Downtime versus Security
Software vulnerabilities are a fact of life for both developers and IT admins. Barely a week goes by without some kind of security update for a high profile application or operating system. Patching is a constant cycle that is frequently automated at an enterprise level. Microsoft release security fixes for Windows and Office monthly, as do Chrome and Firefox. Rolling out those patches quickly and speedily can be challenging when security concerns have to be balanced against compatibility testing and the risk of downtime. All too often, those patching schedules are dictated by the severity of the threat and the risk of leaving a system unpatched for an extended period of time.
Security experts always advise users to apply software updates as soon as possible after release. IT standards such as ISO 27001 require this before organisations can be certified. Yet, this doesn't always happen, particularly in smaller shops which don't the resources to manage complex applications properly. Management in these same companies rarely appreciates the risks associated with delaying security updates longer than strictly necessary.
Day Zero
In early 2021, a high profile zero-day vulnerability affecting Microsoft Exchange Server put those risks into the spotlight. Zero-day vulnerabilities are always dangerous. The term refers to security threats that are actively being exploited by hackers at the time the patch is released. That only applies to a small proportion of the many updates released by developers, but it's always big news whenever one is discovered in a widely used application. It then becomes a race against time to apply the relevant update before you're hacked.
Not all zero-days are actually critical for every software end user. Some zero-days are difficult to exploit, some only have a very limited impact, while others only apply to certain configurations. That was emphatically not the case for the Microsoft Exchange vulnerability that the Hafnium hacking collective exploited over the past few months. This threat was unusually severe because the flaw in Exchange was easy to exploit and could lead to the entire server being compromised. It has already been used to install ransomware and steal confidential data.
The worst part of the Hafnium threat, though, was that multiple hacking groups were widely exploiting it prior to the eventual patch being released. It has been suggested that a Microsoft partner leaked a Microsoft developed proof of concept exploit kit intended prior to public disclosure of the vulnerability. This implies a level of coordination between the security community and hackers that is disturbing, although one possible in a nation state led hacking campaign. As a result, Hafnium became headline news due to the number of companies being breached compared to past Exchange vulnerabilities.
Known Consequences
Given the circumstances, it was entirely foreseeable that any delay in patching the Hafnium vulnerability would lead to Exchange installs being hacked. Yet, thousands of IT admins did precisely that. Many servers were left unpatched for days with only one result. It is estimated that 250,000 servers fell victim to the attack. All to avoid a few minutes of downtime for the corporate email server.
It is far easier to prevent a hack by installing a security update than it is to clean up a breach once discovered. Hafnium installed backdoors on the infected servers, which other groups are actively exploiting to install ransomware. Removing these backdoors can be complicated, often involving input from specialist security experts. For this reason, the best practice is to wipe the infected server and start again. That's not always possible with something as mission critical as an email server. Due to the scale of this particular problem, an automated clean-up tool for Hafnium has been released through the Microsoft Defender antivirus tool built in to Windows. Too late for the compromised Exchange users.
Known Alternatives
Perhaps the easiest way to avoid being breached by Hafnium is to follow another common security recommendation. Don't run your own email server unless you're large enough to have a dedicated email security team to manage it. Microsoft Exchange is a complicated piece of software that many IT managers don't really understand. That was true when I managed Exchange 2003 over a decade ago, but the problem has become worse since then. Email is a major threat vector for phishing, viruses and ransomware, requiring a suite of specialist security tools and hands-on monitoring.
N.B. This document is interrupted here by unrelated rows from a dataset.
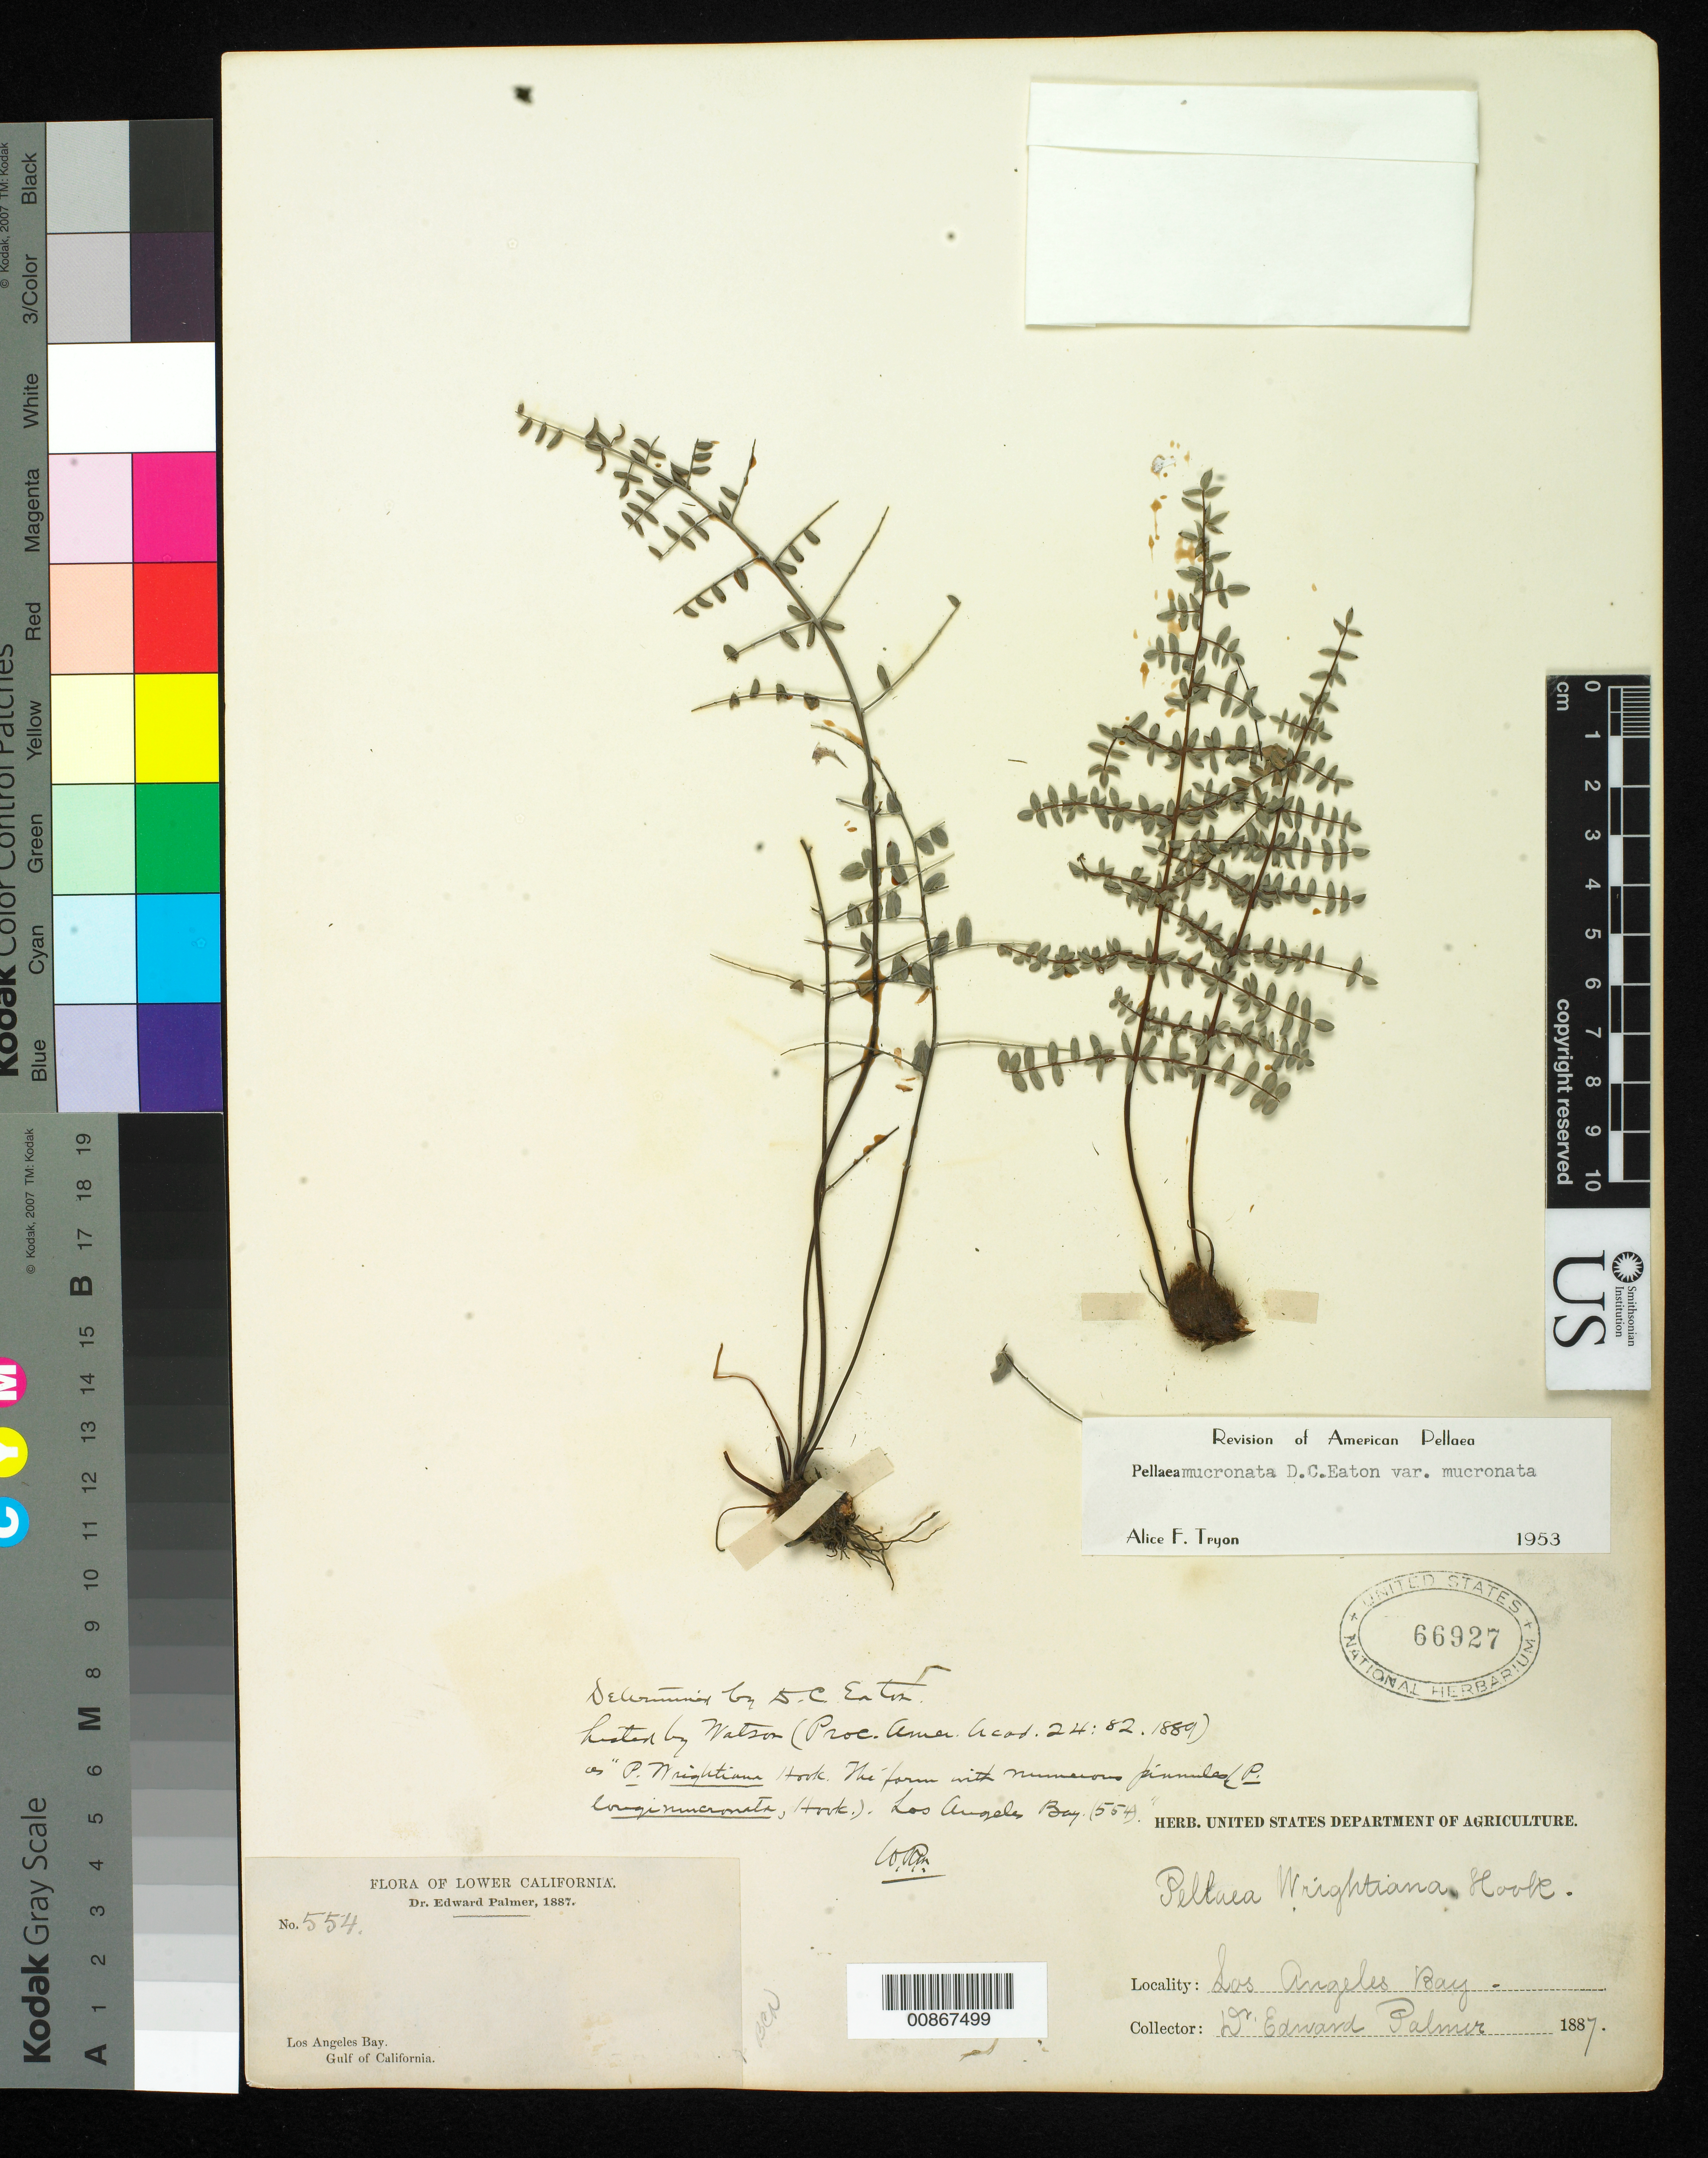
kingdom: Plantae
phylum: Tracheophyta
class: Polypodiopsida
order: Polypodiales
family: Pteridaceae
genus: Pellaea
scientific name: Pellaea mucronata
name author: (D.C. Eaton) D.C. Eaton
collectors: E. Palmer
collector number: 554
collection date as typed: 1887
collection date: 1887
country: Mexico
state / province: Baja California Norte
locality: Los Angeles Bay, Baja California.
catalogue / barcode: US 66927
As an internet facing service that has to be available 24/7, email servers are constantly being targeted by hackers. As such, ensuring they're configured correctly is essential. Yet too many SMB Exchange admins don't even know how to configure the application properly, or don't have the resources to build in redundancy and failover servers to avoid downtime. There is a reason, why many organisations in high security industries such as Government or Finance now adopt a cloud-first approach. They know that the major cloud players are far more secure than their self-hosted servers will ever be. This month, their peers learned the same lesson.